Der Künstler Bert Gerresheim hat in die Darstellung eine Jakobsmuschel eingefügt. Bei der Einweihung des Portals erklärte er: „[…] – und weil das „Portal der Versöhnung“ zu Ehren Karl Leisners von dem Weg in die Nachfolge Christi spricht und weil diese Nachfolge das Wesen der Pilgerschaft ausmacht, findet sich im Portalbild die Jakobsmuschel als wegweisendes Zeichen der Pilgerschaft – Während der Arbeitszeit am Portalbild von Karl Leisner erfuhr ich am Grab des Apostels Jakobus in der Kathedrale von Santiago de Compostela in einem Gespräch unter Pilgern von der tiefen Verbindung Karl Leisners zum ersten Märtyrer des Apostelkollegiums Jakobus – die Pilgermuschel erschien so als ein sinnvolles Zeichen, um auf diese innere Verbindung zu verweisen – so kam die Muschel des Jakobus ins Portal von Kevelaer.“[3]

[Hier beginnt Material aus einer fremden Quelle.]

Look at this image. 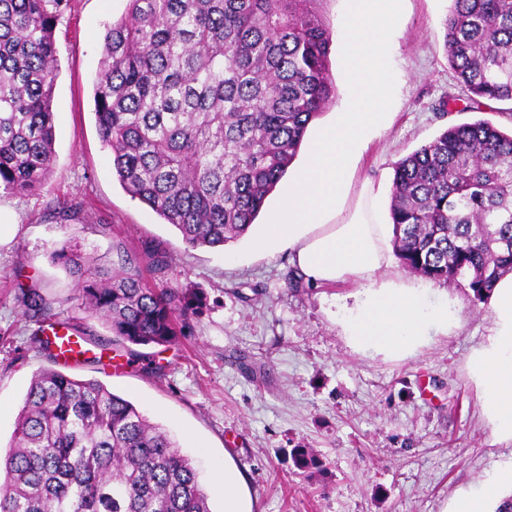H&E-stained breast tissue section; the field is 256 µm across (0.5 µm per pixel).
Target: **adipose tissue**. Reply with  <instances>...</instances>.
Instances as JSON below:
<instances>
[{
  "label": "adipose tissue",
  "instance_id": "adipose-tissue-1",
  "mask_svg": "<svg viewBox=\"0 0 512 512\" xmlns=\"http://www.w3.org/2000/svg\"><path fill=\"white\" fill-rule=\"evenodd\" d=\"M341 33L348 62L347 100L310 140L304 162L268 224L252 242L256 252L288 251L303 278L316 286L350 280L363 294L342 326L359 351L406 355L430 331H447V304L428 305L420 288L382 279L389 265V227L371 180L356 181L357 159L387 119L386 60L397 29L387 0H345ZM493 327L472 359L483 412L494 435L512 440V274L490 299ZM512 495V462L490 474L481 489L457 497L450 512H496Z\"/></svg>",
  "mask_w": 512,
  "mask_h": 512
}]
</instances>
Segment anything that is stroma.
<instances>
[{
    "label": "stroma",
    "instance_id": "1",
    "mask_svg": "<svg viewBox=\"0 0 512 512\" xmlns=\"http://www.w3.org/2000/svg\"><path fill=\"white\" fill-rule=\"evenodd\" d=\"M452 0H401L391 73L392 118L375 134L358 173L381 187L389 208L393 165L448 126L488 119L512 128V115L439 103L460 88L443 47ZM126 0H74L55 29L59 74L53 107L55 162L48 185L0 194V448L8 449L35 373L50 365L30 342L37 324L20 302L38 289L80 319L88 334L112 341L103 321L79 309L75 281L48 255L62 242L112 265V243L161 245L171 257L150 285L199 292L203 305L175 345L148 360L113 357L66 367L96 379L166 427L198 468L212 512H224V471L243 475L246 512H448L460 494L512 460V440L495 438L472 353L493 327L490 303L470 288L438 284L392 261L385 276L422 287L428 304L451 302L447 333H431L405 357L356 351L340 321L355 305L357 282L290 288L286 252L257 256L248 237L222 248H186L177 230L119 185L98 137L92 86L105 29ZM334 36L330 68L336 101L346 81L339 34L342 0H324ZM77 207L74 216L62 204ZM311 449L324 469L298 471L294 449Z\"/></svg>",
    "mask_w": 512,
    "mask_h": 512
}]
</instances>
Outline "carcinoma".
I'll use <instances>...</instances> for the list:
<instances>
[{
  "label": "carcinoma",
  "mask_w": 512,
  "mask_h": 512,
  "mask_svg": "<svg viewBox=\"0 0 512 512\" xmlns=\"http://www.w3.org/2000/svg\"><path fill=\"white\" fill-rule=\"evenodd\" d=\"M323 0H127L106 30L95 123L134 199L188 248L245 234L284 179L309 124L336 98ZM443 42L466 109L512 103V0H452ZM70 0H0V191L44 189L55 158V29ZM392 242L401 265L478 301L512 274V132L486 119L448 127L393 166ZM112 270L65 242L50 254L84 309L132 357L177 342L201 299L154 288L162 250L113 247ZM31 340L53 368L26 392L0 455V512H212L197 469L160 424L67 365L51 336L97 339L31 288Z\"/></svg>",
  "instance_id": "cac0c4a2"
}]
</instances>
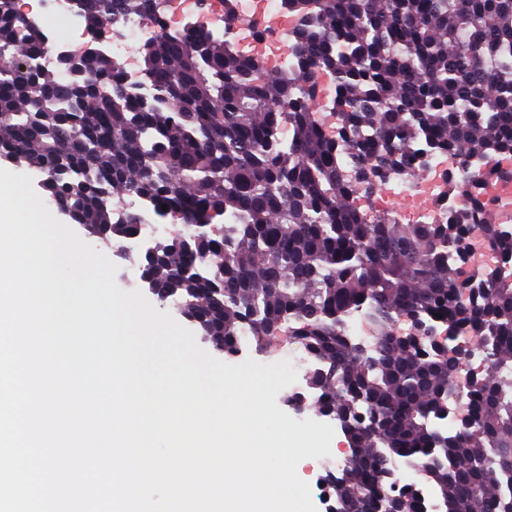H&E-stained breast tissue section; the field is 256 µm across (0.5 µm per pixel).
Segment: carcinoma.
Returning <instances> with one entry per match:
<instances>
[{"instance_id":"obj_1","label":"carcinoma","mask_w":512,"mask_h":512,"mask_svg":"<svg viewBox=\"0 0 512 512\" xmlns=\"http://www.w3.org/2000/svg\"><path fill=\"white\" fill-rule=\"evenodd\" d=\"M300 20L291 68L269 75L227 37L166 29L158 0H88L93 28L131 15L164 28L146 39L148 91L91 50L60 82L19 0H0V158L44 175L52 203L89 235L122 245L140 232L114 197L155 217L212 231L175 235L141 264L164 300L189 310L230 356L288 336L316 361L321 414L349 444L322 485L356 512H422L418 487L387 481L416 468L439 512H512V278L472 274L478 232L512 259V232L486 220L482 174L472 205L446 224L370 223L353 205L425 150L462 163L512 156V0H283ZM335 87L330 130L314 104ZM292 136H280L283 121ZM167 209H162V206ZM230 224H214L219 218ZM370 313L376 347L358 353L349 317ZM405 317L417 335H395ZM441 342L428 343L437 322ZM479 352L488 370L458 400L465 419L441 432L449 377Z\"/></svg>"}]
</instances>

Die Verbindung vom seligen Karl Leisner mit dem heiligen Jakobus kommt auch dadurch zum Ausdruck, dass Mitglieder des IKLK Mitglieder in der Deutschen Sankt Jakobus Gesellschaft sowie der Archicofradia del Glorioso Apostol Santiago sind und umgekehrt, ebenso sind diese Gruppen gegenseitig korporative Mitglieder.
(Fortsetzung auf Seite: Karl Leisner und die Pilgerherberge)
[1] Otto Pies, Stephanus heute, Verlag Butzon & Berker, Kevelaer 1950, S. 187.
[2] Siehe Rundbrief des IKLK Nr. 34, S. 25–31.
[3] Siehe Rundbrief des IKLK Nr. 37, S. 79f.